Recast every line of the rows below as a Markdown table with the columns n and Line. Number the lines in order, and leave out blank lines.

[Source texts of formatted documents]
++++++
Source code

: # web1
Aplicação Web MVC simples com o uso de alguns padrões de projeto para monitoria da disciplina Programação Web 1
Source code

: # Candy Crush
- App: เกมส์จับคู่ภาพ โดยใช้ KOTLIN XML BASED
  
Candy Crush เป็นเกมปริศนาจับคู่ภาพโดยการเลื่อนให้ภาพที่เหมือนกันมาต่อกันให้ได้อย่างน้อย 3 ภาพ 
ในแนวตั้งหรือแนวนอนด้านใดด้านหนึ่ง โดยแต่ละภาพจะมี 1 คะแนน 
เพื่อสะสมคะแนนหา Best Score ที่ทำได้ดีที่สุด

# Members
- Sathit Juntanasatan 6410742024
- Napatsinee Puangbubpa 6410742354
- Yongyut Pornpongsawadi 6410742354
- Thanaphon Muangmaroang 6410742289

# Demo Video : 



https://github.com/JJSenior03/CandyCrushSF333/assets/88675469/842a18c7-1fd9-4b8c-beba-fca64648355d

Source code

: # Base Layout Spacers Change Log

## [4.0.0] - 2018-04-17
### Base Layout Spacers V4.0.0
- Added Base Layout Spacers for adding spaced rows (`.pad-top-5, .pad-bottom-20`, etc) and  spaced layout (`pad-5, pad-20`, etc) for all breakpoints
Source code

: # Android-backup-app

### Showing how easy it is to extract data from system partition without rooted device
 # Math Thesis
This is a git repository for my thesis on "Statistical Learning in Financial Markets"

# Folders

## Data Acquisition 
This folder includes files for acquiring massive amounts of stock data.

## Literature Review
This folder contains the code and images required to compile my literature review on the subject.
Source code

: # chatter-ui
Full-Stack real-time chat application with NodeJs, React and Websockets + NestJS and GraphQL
++++++
* WRITTEN REPLY:
| n | Line |
|---|---|
| 1 | Source code |
| 2 | : # web1 |
| 3 | Aplicação Web MVC simples com o uso de alguns padrões de projeto para monitoria da disciplina Programação Web 1 |
| 4 | Source code |
| 5 | : # Candy Crush |
| 6 | - App: เกมส์จับคู่ภาพ โดยใช้ KOTLIN XML BASED |
| 7 | Candy Crush เป็นเกมปริศนาจับคู่ภาพโดยการเลื่อนให้ภาพที่เหมือนกันมาต่อกันให้ได้อย่างน้อย 3 ภาพ  |
| 8 | ในแนวตั้งหรือแนวนอนด้านใดด้านหนึ่ง โดยแต่ละภาพจะมี 1 คะแนน  |
| 9 | เพื่อสะสมคะแนนหา Best Score ที่ทำได้ดีที่สุด |
| 10 | # Members |
| 11 | - Sathit Juntanasatan 6410742024 |
| 12 | - Napatsinee Puangbubpa 6410742354 |
| 13 | - Yongyut Pornpongsawadi 6410742354 |
| 14 | - Thanaphon Muangmaroang 6410742289 |
| 15 | # Demo Video :  |
| 16 | https://github.com/JJSenior03/CandyCrushSF333/assets/88675469/842a18c7-1fd9-4b8c-beba-fca64648355d |
| 17 | Source code |
| 18 | : # Base Layout Spacers Change Log |
| 19 | ## [4.0.0] - 2018-04-17 |
| 20 | ### Base Layout Spacers V4.0.0 |
| 21 | - Added Base Layout Spacers for adding spaced rows (`.pad-top-5, .pad-bottom-20`, etc) and  spaced layout (`pad-5, pad-20`, etc) for all breakpoints |
| 22 | Source code |
| 23 | : # Android-backup-app |
| 24 | ### Showing how easy it is to extract data from system partition without rooted device |
| 25 |  # Math Thesis |
| 26 | This is a git repository for my thesis on "Statistical Learning in Financial Markets" |
| 27 | # Folders |
| 28 | ## Data Acquisition  |
| 29 | This folder includes files for acquiring massive amounts of stock data. |
| 30 | ## Literature Review |
| 31 | This folder contains the code and images required to compile my literature review on the subject. |
| 32 | Source code |
| 33 | : # chatter-ui |
| 34 | Full-Stack real-time chat application with NodeJs, React and Websockets + NestJS and GraphQL |